Ceux qui en ont besoin, y compris les Américains âgés, sont les plus durement touchés par ces coupes. Nos voisins qui souffrent de déficiences physiques ou cognitives, sont confinés à la maison et socialement isolés ne peuvent pas accéder à de la nourriture supplémentaire. Ils ne peuvent pas se rendre dans un garde-manger local pour compléter ce dont ils disposent. Sur les revenus fixes, chaque augmentation de prix signifie sauter un repas ou réduire de moitié une ordonnance. Nous estimons que près 13 millions les Américains plus âgés sont confrontés à l’insécurité alimentaire. Avec une population vieillissante, ce nombre ne fera qu’augmenter.
Et pourtant, au moment même où nous devons mieux comprendre la crise de la faim, nous éliminons notre meilleur outil pour la suivre. Pendant des décennies, l’enquête de l’USDA a généré des milliards de dollars de financement fédéral pour les programmes de nutrition des personnes âgées, notamment les repas livrés à domicile et les prestations SNAP pour les personnes âgées. Il a informé les décideurs politiques quelles communautés sont les plus à risque et si les programmes fédéraux fonctionnent. Sans ces données, ces dollars seront alloués aveuglément ou carrément supprimés, et nous ne saurons pas où la crise frappe le plus durement ni qui passe entre les mailles du filet.
Nous savons ce qui est possible lorsque l’on mesure la faim, car nous avons vu cela fonctionner.
L’année dernière, Citymeals a organisé recherche sur l’insécurité alimentaire chez les New-Yorkais âgés confinés à la maison.
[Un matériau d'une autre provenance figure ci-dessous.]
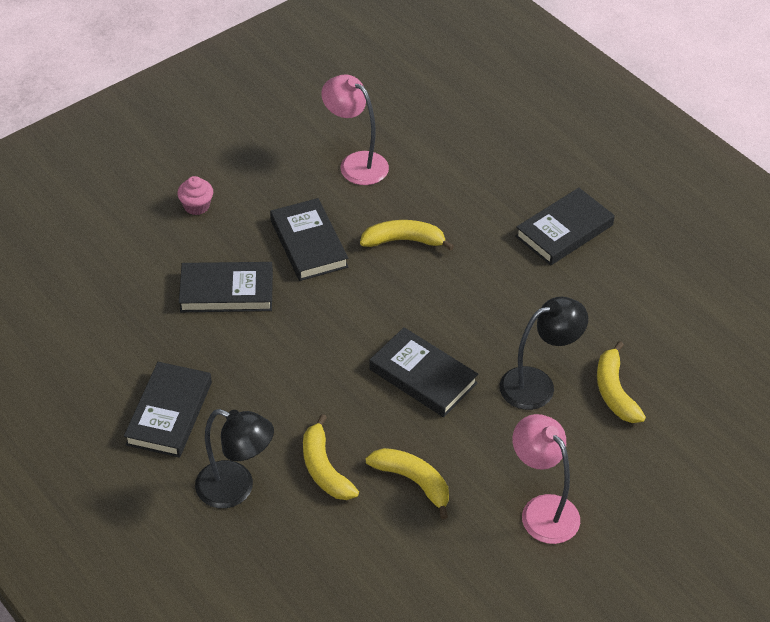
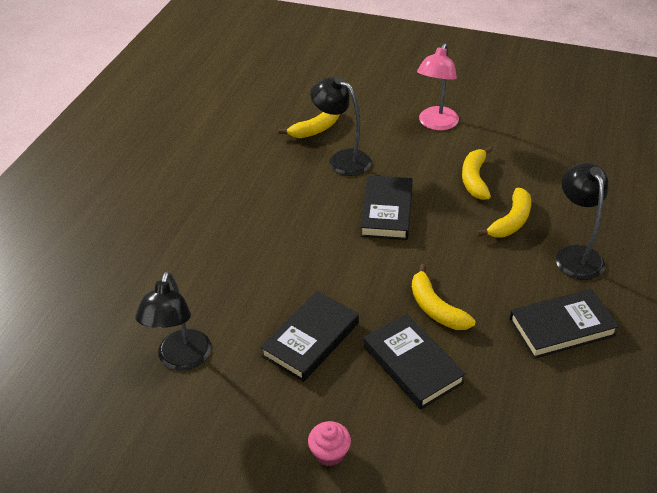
camera: 120 degrees left, 5 degrees down
pink lamp [321,75,389,185] -> black lamp [135,271,211,371]
yellow banana [360,220,454,251] -> yellow banana moved to [412,264,476,330]
black book [515,188,615,266] -> none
Nous avons constaté que 60 % des bénéficiaires interrogés souffrent toujours d’insécurité alimentaire même s’ils reçoivent des repas quotidiens. Et 65 % d’entre eux vivent avec moins de 15 000 dollars par an dans l’une des villes les plus chères du pays. Certains survivent même grâce à des « repas » comme des sandwichs au ketchup, car un repas livré à domicile par jour ne suffit tout simplement pas.
L’enquête de l’USDA le fait à l’échelle nationale, en recherchant quels Américains âgés sont en difficulté, où ils vivent et si les programmes fédéraux les atteignent. Sans cette enquête, les décideurs politiques volent à l’aveuglette et les organisations à but non lucratif comme la nôtre ne peuvent pas remplacer cette infrastructure fédérale essentielle.
L’administration Trump devrait revenir sur cette décision et rétablir l’enquête de l’USDA sur la sécurité alimentaire. Le Congrès devrait veiller à ce qu’il reste financé et continue à suivre la faim. Et les organisations à but non lucratif doivent intensifier leurs efforts et travailler en partenariat avec d’autres organisations de lutte contre la faim, des prestataires de soins pour personnes âgées et les gouvernements locaux et étatiques pour poursuivre cette recherche inestimable. Nous devons savoir qui a faim dans notre ville et trouver des moyens de les servir, sinon nous perdrons plus que de simples statistiques. Nous abandonnerons des millions d’Américains âgés comme Rubem, qui ne peuvent pas se défendre eux-mêmes.
Pendant 30 ans, l’Amérique a mesuré la faim, recherchant qui était en difficulté et si nos programmes fonctionnaient. Nous choisissons désormais de laisser disparaître des millions d’Américains âgés et vulnérables. Nous savons que les données peuvent apporter des solutions à chaque Américain. Il suffit de regarder.